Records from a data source
□ □ □ □ □ □ □

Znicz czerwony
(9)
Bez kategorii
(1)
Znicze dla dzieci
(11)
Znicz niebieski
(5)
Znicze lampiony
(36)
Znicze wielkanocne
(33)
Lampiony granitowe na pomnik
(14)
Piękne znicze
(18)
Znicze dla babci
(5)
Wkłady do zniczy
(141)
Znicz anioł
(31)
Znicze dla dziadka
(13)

□ □ □ □ □ □ □

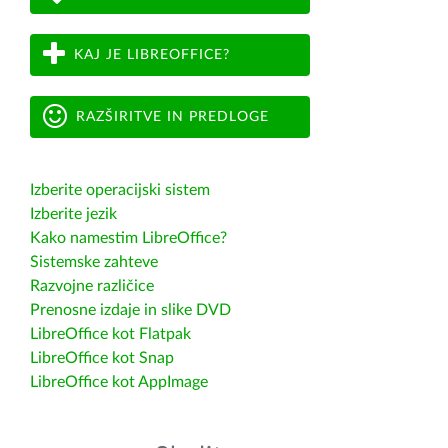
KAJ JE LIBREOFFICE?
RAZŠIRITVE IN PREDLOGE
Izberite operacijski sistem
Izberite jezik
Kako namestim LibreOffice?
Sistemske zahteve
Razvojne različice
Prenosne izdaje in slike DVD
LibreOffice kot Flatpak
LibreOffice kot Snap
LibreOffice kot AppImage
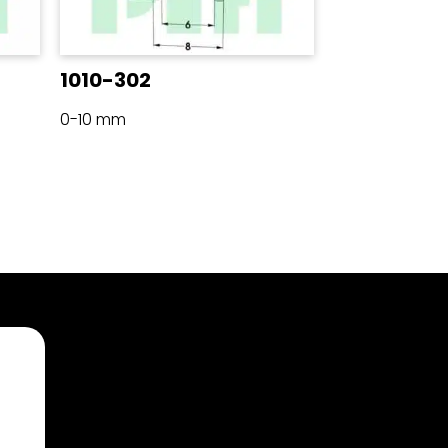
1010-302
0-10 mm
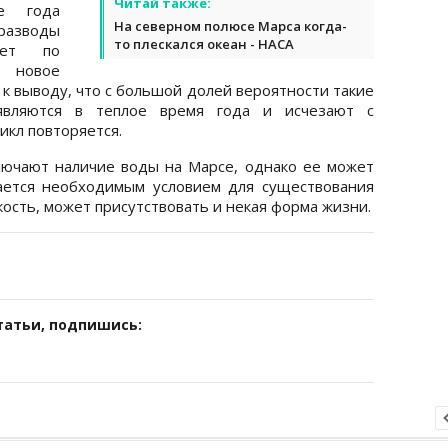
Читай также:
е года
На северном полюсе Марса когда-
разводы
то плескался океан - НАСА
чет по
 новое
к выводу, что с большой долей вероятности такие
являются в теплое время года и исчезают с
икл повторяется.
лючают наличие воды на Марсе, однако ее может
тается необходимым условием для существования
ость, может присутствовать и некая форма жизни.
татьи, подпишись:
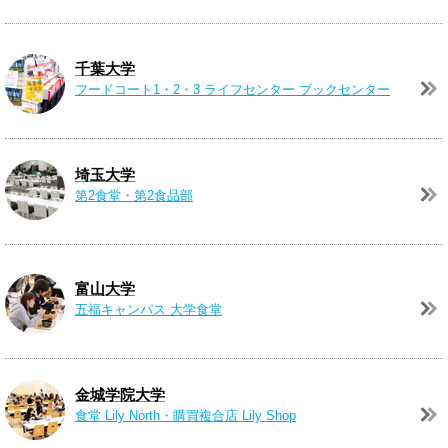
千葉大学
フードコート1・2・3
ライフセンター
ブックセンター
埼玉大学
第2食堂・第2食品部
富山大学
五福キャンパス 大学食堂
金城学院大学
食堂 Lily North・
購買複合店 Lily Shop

□ □ □ □ □ □ □

#### [Problem details]
With "может" as the string to match, show every line of the entries above that has it.

#### [Result for this exercise]
лючают наличие воды на Марсе, однако ее может
ость, может присутствовать и некая форма жизни.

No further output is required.